Der König ging geradewegs in den Schankraum und schaute sich um, und der Waldläufer, der vorher mit mir gesprochen hatte, stand auf und verbeugte sich.

„Mein Herr Elessar.“ sagte er. Streicher schien erfreut zu sein, ihn zu sehen, und sie unterhielten sich ein bisschen, während ich ihnen Krüge mit Bier brachte und Kunz losschickte, um Eintopf aus der Küche zu holen. Ich war nicht so ganz sicher, ob die Königin Bier wollte und schaute mich um, was wir sonst noch hatten – ein Tropfen von dem Roten aus Stadel war noch da – aber sie kam zu mir herüber, als ich mir die Flasche anschaute.

"Bier ist schon recht, Herr Butterblüm.“

Ich schaute hoch, hinein in ihre Augen, und zum zweiten Mal an diesem Tag blieb mir die Luft weg. Diese... sie... also, es war unnatürlich, das war’s... als ob sie Lichter in ihren Augen hätte oder so etwas. Sie lachte.

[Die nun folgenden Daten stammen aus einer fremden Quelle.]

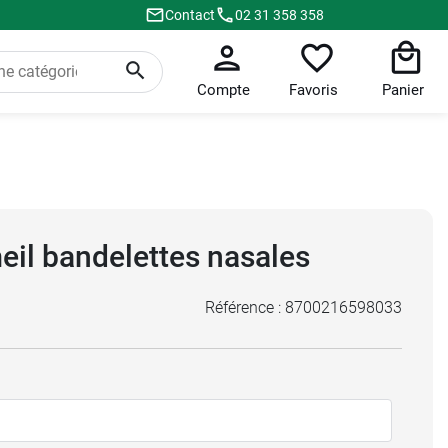
Contact
02 31 358 358
Compte
Favoris
Panier
il bandelettes nasales
Référence :
8700216598033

„Trinken die Frauen von Bree denn kein Bier?“

„Also...“ sagte ich. „Ähm...“

„Ein paar schon.“ sagte der König, der mit dem Waldläufer hinter ihr herkam. „Barliman... meine Herrin und Königin, Arwen.“ Er ergriff einen der Bierkrüge und nahm einen tiefen Zug. „Nun, das habe ich vermisst. Sie können keine anständige Halbe Bier brauen in Minas Tirith, obwohl sie es versuchen.“

Er reichte seiner Königin einen Krug und beide gingen und setzten sich hin, so gemütlich wie man es sich nur wünschen kann, gleich neben diesem Waldläufer mit dem Schlamm auf seinen Stiefeln. Und da blieben sie fast den ganzen Nachmittag; erst aßen sie unseren Eintopf und dann empfingen sie jedermann, der mit ihnen sprechen wollte. Es stellte sich heraus, dass eine Menge Leute das wollten, und der Rest kam, gaffte und trank. Ein guter Nachmittag war das, und sie leerten drei Fässer bis auf den letzten Tropfen.

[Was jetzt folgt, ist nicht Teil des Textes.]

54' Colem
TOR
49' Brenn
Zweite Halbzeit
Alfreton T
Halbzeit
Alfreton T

Wir gaben dem König und der Königin das beste Zimmer im Gasthaus, und sie schienen damit zufrieden zu sein. Ich konnte mir nicht helfen... ich erinnerte mich an die Zeiten, als ich Streicher in den Ställen schlafen ließ und ihm seinen Platz im Schankraum nicht gönnen mochte, wegen dem Schlamm, den er mit sich hereintrug.

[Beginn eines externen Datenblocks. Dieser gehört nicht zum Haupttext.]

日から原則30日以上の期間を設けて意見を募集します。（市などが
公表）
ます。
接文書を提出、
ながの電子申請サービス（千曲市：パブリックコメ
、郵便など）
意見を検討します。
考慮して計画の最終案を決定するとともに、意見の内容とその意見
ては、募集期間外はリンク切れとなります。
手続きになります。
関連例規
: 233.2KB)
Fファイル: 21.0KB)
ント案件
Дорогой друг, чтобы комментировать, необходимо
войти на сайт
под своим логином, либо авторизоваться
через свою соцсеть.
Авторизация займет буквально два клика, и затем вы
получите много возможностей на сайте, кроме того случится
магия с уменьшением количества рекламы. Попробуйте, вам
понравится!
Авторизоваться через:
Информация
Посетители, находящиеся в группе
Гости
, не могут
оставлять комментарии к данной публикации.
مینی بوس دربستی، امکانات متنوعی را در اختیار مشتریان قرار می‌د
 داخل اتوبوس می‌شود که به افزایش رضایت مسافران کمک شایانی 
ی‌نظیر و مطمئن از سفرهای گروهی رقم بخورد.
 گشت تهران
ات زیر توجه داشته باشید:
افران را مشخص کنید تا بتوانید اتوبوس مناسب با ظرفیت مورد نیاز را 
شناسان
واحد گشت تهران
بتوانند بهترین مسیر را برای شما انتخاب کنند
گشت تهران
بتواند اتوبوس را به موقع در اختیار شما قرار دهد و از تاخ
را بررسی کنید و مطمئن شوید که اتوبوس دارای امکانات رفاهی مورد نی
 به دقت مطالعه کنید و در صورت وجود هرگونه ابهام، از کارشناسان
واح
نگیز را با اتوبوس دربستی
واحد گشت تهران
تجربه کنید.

Um den Rest zu erzählen, sie blieben drei Tage im „Pony“, reisten ein bisschen herum und schauten sich tagsüber die Gegend an. Der König sagte, dass es keinem von uns großen Leuten noch länger erlaubt wäre, das Auenland zu besuchen, weil es ein Land nur für die Hobbits sei – scheinbar kann das kleine Volk aber immer noch nach Bree reisen, also wird es uns wohl nicht allzu hart ankommen.

Bevor sie gingen, bezahlte uns Streicher sehr anständig für Speise, Trank und Unterkunft. Es war das erste Mal, dass es mir je leid tat, ihn gehen zu sehen, denn das Gasthaus war belebter gewesen als seit vielen Tagen. Er und seine Herrin bestiegen ihre Pferde, und die Wache erhob ihr Banner, und weg waren sie die Straße hinunter, und das ganze Stadtvolk schaute zu. Als sie durch das Tor ritten, brandete Jubel auf. Das letzte, was wir vom König sahen, war sein Schwert, das es zum Gruß in die Luft reckte.

Wo genau dieses Arnor liegen soll, habe ich übrigens nie herausgekriegt.